The solar cells themselves have a thickness of 37 micrometres and an efficiency of 20.2 %. In comparison, current industrial cells are comparatively thick – 300 micrometers – and are significantly less efficient at 16%.
“The enormous potential that is still offered by the well-proven crystalline silicon technology is immediately obvious”, according to Gerhard Willeke, Head of the Solar Cell Department, “and we now have the technology to realise this potential in industrial production”.
The researchers in Freiburg have developed an inexpensive process that allows these highly efficient solar cells to be produced from thin silicon wafers.
LFC technology (laser fired contacts) is then used to make a contact on the back surface of the solar cell, replacing the slow and expensive photolithographic processing steps which are in use today.
“In LFC processing, we evaporate an aluminium layer directly onto a passivation layer and then fire through the metal with a laser to create the local contacts”, explained Stefan Glunz, the co-ordinator of work at the Institute on monocrystalline silicon solar cells.

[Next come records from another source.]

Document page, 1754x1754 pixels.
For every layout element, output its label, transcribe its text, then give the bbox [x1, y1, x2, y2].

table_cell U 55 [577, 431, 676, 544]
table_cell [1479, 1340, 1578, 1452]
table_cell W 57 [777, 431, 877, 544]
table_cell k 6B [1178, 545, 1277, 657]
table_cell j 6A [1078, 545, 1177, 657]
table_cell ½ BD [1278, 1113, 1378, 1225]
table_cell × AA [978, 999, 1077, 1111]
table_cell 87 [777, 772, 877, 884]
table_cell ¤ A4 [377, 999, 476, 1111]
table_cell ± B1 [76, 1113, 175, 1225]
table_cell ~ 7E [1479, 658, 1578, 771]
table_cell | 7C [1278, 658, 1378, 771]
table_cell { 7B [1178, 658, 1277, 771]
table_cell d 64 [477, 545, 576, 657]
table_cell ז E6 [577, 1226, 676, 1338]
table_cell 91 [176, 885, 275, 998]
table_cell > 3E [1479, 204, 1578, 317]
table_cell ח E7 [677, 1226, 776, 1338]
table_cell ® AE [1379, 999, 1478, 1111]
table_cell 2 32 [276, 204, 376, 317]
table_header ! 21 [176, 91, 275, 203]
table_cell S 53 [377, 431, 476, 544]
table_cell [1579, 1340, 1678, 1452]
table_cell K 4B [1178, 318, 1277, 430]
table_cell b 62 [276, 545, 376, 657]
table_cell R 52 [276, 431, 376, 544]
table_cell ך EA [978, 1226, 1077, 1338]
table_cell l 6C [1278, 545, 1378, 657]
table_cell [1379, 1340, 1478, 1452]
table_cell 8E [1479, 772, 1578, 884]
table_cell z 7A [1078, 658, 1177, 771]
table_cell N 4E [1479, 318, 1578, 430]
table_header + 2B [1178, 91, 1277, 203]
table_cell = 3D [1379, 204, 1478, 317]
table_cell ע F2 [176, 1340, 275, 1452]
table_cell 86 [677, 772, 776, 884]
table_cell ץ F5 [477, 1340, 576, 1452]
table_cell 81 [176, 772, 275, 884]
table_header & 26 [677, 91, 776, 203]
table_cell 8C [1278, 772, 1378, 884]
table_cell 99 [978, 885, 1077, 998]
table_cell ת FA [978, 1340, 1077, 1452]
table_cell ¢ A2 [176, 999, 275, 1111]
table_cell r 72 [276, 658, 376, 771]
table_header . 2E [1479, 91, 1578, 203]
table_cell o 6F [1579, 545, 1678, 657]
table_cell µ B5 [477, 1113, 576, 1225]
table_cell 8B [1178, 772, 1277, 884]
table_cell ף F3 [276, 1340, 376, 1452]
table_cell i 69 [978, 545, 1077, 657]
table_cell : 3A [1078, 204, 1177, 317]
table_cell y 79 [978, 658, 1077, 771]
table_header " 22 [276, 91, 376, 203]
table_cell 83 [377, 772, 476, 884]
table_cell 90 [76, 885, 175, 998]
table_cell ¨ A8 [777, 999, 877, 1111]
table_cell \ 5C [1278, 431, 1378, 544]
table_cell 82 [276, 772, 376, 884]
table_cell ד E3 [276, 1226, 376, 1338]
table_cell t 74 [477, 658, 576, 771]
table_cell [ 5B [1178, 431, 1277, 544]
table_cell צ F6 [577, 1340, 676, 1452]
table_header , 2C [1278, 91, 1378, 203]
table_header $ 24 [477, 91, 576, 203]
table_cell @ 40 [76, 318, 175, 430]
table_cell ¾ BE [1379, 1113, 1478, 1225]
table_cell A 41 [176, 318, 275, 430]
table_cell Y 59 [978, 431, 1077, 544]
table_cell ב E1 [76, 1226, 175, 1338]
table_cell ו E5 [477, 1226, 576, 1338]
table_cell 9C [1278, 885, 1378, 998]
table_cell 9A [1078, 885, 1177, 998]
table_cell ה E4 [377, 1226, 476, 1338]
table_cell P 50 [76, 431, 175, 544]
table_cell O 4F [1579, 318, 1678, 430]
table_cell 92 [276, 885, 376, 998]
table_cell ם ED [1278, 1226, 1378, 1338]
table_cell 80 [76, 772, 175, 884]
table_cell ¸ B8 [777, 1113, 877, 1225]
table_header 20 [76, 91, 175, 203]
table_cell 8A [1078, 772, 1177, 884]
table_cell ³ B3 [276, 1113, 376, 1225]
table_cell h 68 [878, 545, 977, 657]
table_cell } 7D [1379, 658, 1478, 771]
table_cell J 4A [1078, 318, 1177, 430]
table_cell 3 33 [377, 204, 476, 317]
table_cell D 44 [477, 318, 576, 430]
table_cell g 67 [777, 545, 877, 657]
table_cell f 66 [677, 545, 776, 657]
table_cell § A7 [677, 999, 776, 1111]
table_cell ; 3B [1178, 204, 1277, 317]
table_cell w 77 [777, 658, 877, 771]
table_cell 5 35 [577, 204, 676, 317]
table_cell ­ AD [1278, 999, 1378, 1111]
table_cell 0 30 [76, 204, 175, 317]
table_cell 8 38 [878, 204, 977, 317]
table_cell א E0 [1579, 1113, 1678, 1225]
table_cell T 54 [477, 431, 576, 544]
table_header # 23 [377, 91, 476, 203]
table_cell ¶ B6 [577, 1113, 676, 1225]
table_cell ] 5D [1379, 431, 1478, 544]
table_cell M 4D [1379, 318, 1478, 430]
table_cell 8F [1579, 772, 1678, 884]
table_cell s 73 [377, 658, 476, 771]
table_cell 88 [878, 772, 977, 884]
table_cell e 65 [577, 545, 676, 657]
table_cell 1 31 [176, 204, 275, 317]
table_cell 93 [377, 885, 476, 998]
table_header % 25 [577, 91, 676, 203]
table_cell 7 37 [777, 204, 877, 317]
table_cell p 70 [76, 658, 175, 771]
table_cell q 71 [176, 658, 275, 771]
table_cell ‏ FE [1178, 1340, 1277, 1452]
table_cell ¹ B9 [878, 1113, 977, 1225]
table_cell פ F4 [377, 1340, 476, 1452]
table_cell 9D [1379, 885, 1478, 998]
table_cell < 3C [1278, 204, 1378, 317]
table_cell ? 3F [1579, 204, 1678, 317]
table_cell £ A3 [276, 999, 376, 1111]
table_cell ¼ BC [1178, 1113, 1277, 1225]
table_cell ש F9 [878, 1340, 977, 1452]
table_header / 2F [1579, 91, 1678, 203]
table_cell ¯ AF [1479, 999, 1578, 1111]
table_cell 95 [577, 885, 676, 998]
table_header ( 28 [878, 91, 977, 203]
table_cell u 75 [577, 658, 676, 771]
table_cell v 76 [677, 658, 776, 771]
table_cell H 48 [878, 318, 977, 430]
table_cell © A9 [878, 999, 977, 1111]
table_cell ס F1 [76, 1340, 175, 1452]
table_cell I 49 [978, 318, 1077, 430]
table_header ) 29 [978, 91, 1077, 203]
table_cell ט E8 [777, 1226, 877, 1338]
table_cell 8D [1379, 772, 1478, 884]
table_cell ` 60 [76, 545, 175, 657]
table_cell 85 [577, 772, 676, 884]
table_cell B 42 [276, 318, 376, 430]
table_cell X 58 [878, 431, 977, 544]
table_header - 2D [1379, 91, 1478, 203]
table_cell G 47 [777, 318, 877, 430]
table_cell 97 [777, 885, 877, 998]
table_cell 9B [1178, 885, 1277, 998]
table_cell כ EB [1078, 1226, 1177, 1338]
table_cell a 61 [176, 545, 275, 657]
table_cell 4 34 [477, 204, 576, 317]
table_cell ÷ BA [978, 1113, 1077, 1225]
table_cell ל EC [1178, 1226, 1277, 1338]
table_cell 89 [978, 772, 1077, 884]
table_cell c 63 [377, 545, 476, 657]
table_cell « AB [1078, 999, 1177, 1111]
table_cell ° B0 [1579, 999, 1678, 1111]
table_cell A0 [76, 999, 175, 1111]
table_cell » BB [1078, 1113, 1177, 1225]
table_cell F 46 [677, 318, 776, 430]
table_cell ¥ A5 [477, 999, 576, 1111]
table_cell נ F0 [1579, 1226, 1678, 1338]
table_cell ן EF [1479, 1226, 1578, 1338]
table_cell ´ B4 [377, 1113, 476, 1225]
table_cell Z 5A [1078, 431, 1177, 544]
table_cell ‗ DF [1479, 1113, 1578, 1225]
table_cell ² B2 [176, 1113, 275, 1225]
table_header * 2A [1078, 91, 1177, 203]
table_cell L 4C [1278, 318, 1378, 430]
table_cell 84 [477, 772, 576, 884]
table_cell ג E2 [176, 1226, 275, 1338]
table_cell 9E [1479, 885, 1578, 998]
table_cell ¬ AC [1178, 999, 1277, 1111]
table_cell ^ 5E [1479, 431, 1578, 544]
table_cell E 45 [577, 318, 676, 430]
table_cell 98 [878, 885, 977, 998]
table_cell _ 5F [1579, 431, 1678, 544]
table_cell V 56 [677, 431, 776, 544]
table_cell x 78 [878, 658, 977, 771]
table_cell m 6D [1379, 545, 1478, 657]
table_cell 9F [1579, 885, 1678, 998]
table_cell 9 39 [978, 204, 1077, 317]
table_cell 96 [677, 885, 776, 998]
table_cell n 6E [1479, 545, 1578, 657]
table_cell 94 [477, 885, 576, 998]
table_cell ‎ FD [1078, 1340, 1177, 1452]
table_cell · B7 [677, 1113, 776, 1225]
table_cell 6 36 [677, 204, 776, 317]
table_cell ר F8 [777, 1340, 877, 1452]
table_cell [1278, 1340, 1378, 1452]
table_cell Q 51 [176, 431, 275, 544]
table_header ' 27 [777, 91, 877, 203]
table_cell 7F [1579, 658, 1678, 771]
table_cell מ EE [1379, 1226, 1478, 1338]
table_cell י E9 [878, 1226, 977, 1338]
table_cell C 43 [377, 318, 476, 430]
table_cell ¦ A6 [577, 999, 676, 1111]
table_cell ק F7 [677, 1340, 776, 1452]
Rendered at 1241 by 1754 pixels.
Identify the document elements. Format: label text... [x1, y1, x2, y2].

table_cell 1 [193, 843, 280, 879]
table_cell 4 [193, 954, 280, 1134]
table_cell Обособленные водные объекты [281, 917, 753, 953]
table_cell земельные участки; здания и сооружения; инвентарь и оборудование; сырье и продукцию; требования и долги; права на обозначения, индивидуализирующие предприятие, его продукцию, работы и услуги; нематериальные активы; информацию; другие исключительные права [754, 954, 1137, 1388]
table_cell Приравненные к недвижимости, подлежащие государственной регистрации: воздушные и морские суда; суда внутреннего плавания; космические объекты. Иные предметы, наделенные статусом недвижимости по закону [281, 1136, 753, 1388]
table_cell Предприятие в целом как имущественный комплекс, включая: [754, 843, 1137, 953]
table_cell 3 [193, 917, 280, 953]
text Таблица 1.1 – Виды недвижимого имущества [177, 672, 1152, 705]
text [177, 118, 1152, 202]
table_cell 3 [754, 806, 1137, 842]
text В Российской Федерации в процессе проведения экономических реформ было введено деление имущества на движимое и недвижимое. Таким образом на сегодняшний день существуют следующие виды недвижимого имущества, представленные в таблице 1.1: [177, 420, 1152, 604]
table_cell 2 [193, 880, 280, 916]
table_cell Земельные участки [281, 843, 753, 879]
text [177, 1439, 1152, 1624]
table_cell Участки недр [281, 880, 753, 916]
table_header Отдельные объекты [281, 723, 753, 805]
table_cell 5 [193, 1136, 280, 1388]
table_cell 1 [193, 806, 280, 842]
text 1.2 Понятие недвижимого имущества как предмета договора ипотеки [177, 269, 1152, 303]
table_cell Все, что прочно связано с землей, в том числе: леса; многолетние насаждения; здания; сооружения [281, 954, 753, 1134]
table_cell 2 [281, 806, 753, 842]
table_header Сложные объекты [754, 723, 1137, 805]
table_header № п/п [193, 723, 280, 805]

This process is inexpensive, requires only one second per solar cell, does not impose significant stress on the material, and functions for all wafer thicknesses and doping levels, making it ideal for industrial mass production.
A niche market for extremely thin, high-efficiency cells already exists in aeronautic and space applications. However, to make the cells attractive for terrestrial applications, an appreciable amount of research and development is still needed to manufacture the extremely thin wafers economically.
The development of solar cells from extremely thin wafers is being investigated within a project funded by the German Federal Ministry for the Environment, Nature Conservation and Reactor Safety (BMU).